Researchers also looked at the problem of repairing plans using domain-specific knowledge, like hierarchical task networks. A research direction about plan repair via HTN focuses on the plan generation process. That is, several approaches propose algorithms that directly revise plan generation by first retracting the development steps responsible for the failed plan fragments, for example, Bidot et al. (Reference Bidot, Schattenberg and Biundo2008), Boella and Damiano (Reference Boella, Damiano and Scott2002), Warfield et al. (Reference Warfield, Hogg, Lee-Urban and Muñoz-Avila2007). The most recent approach among those we are aware of is ShopFixer (Goldman et al., Reference Goldman, Kuter and Freedman2020), which uses a graph of causal links and task decomposition to identify the portion of the plan to repair. In particular, it finds the minimal subtree of the plan tree that contain an unsupported precondition; then, it restarts the search by backjumping to the corresponding entry in the search tree, and updates the world state with the effects of the disturbance. Another research direction is based on the compilation of the HTN problem to enforce HTN plans to start with a prefix of actions (e.g., Bercher et al., Reference Bercher, Biundo, Geier, Hoernle, Nothdurft, Richter and Schattenberg2014). A recent compilation approach was proposed by Höller et al. (Reference Höller, Bercher, Behnke and Biundo2020). In addition to new propositions and actions, their compilation introduces new primitive and abstract taks into the problem definition, so that the HTN planning system is forced to generate a solution that starts with the prefix of the plan executed before an unexpected change.

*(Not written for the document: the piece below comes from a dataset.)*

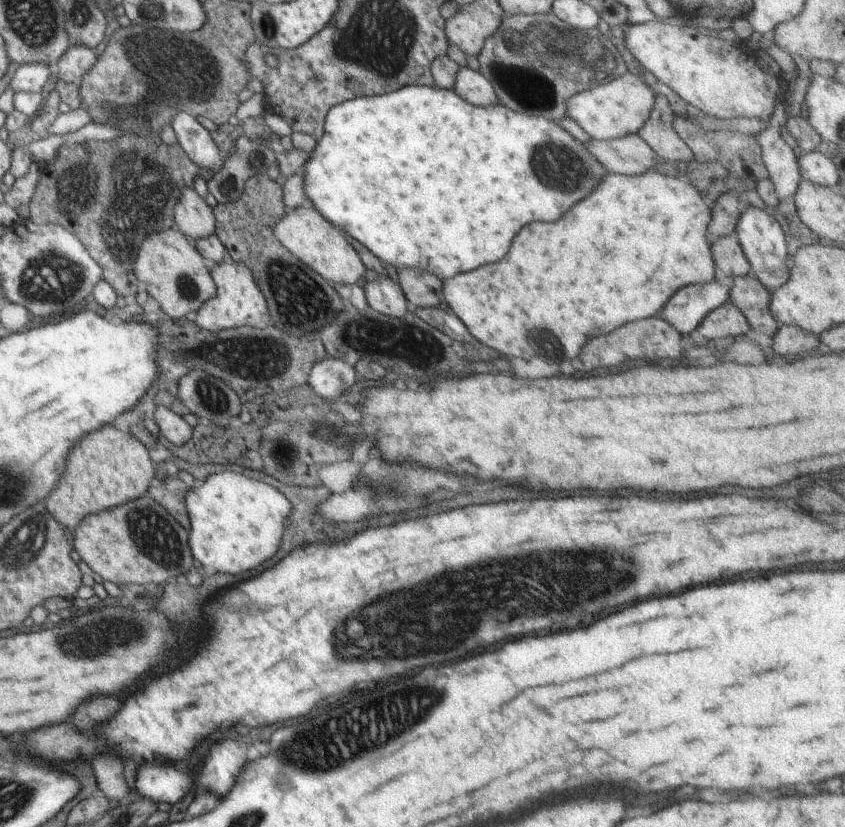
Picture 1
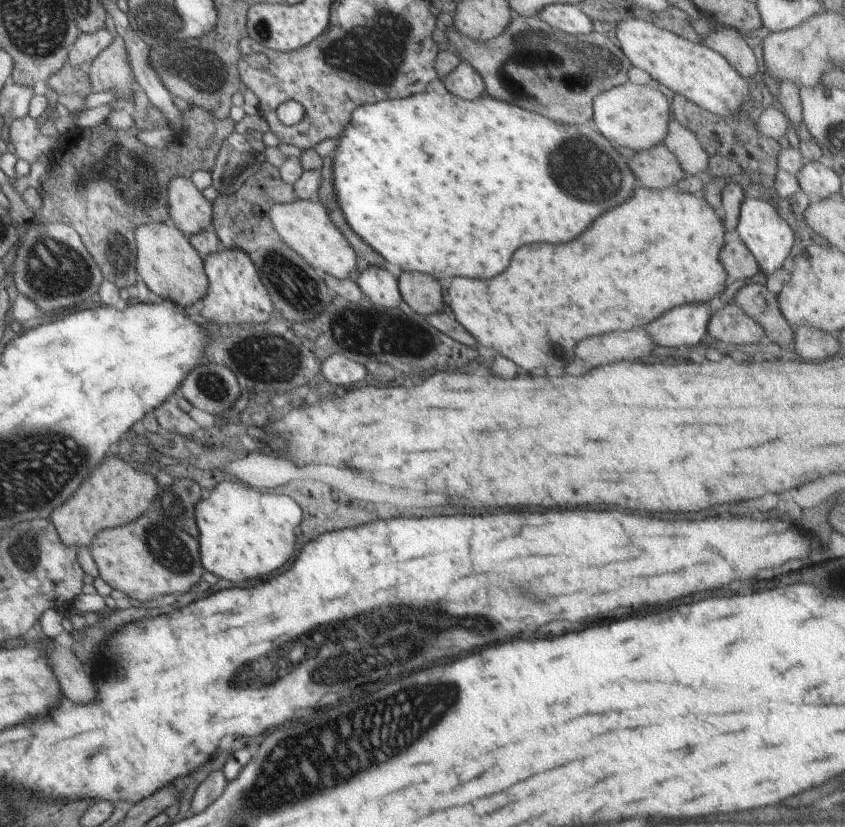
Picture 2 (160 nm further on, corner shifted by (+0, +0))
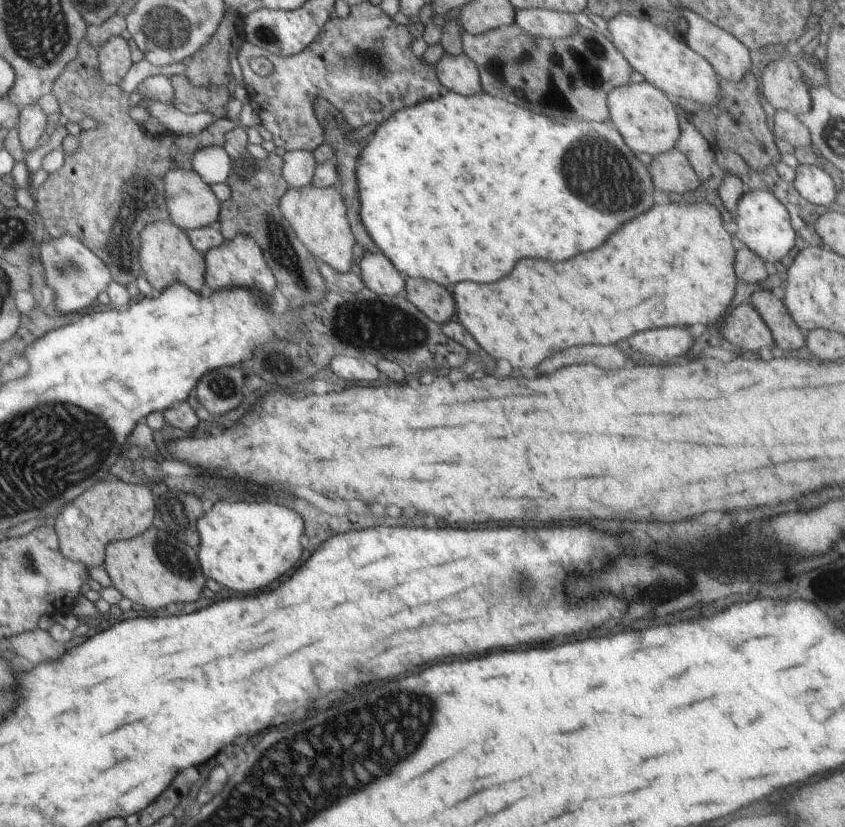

Our approach is different in the scope, as it does not require a task decomposition network and can be used to compute plans as stable as possible w.r.t. an input plan.

9. Conclusion

This paper faces the problem of optimal plan repair, which consists in finding a plan that solves the problem and also minimizes the distance between the solution plan and the input plan. We solved this problem through a compilation into classical planning. On top of that, we showed that it is possible to obtain an easy extension of this approach that takes multiple plans into account, therefore minimizing the distance over such a set. For the case with a single plan, we also provide some additional compilation schemes, including a lifted encoding – no need to ground upfront which provides some further complementary behavior.

Our results show that not only is this approach possible but also competitive with ${{{\mathsf{LPG}\textrm{-}\mathsf{adapt}}}}$ , the state-of-the-art system for repairing plans, while can also guarantee that the plan stability is optimised. As a future work we want to investigate different metrics for stability and adaptations of Resa to such metrics. Moreover, it would be interesting to use this approach for other settings, such as numeric or temporal planning (Fox & Long, Reference Fox and Long2003). Numeric planning problems could easily leverage this compilation schema, particularly since the use of numerical functions would significantly reduce the number of actions required by the compilation, while temporal planning would require a more profound restructuring of the encoding.